##### DATA
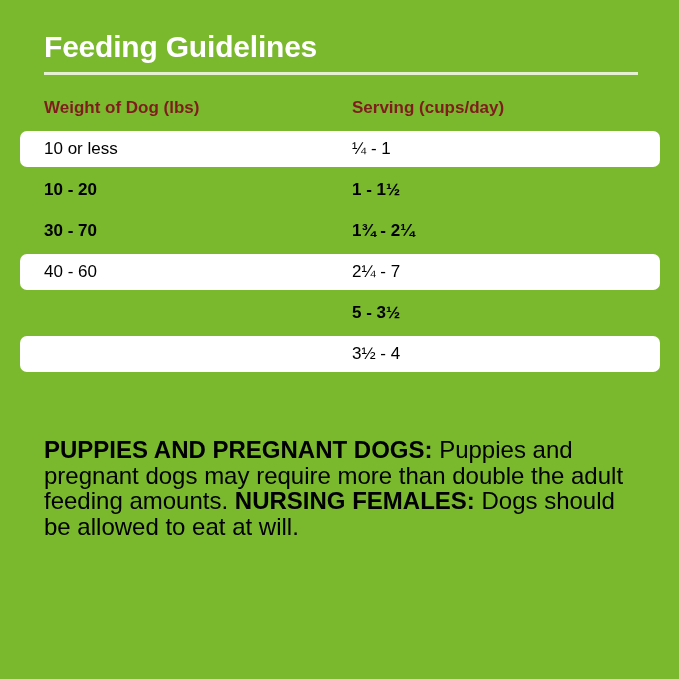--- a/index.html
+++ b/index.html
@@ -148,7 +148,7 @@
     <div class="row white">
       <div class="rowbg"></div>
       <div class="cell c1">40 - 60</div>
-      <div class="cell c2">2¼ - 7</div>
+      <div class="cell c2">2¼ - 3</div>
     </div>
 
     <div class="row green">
##########
Output all of the data exactly as it stands, minus any images.

## ANSWER BOX:
--- a/index.html
+++ b/index.html
@@ -148,7 +148,7 @@
     <div class="row white">
       <div class="rowbg"></div>
       <div class="cell c1">40 - 60</div>
-      <div class="cell c2">2¼ - 7</div>
+      <div class="cell c2">2¼ - 3</div>
     </div>
 
     <div class="row green">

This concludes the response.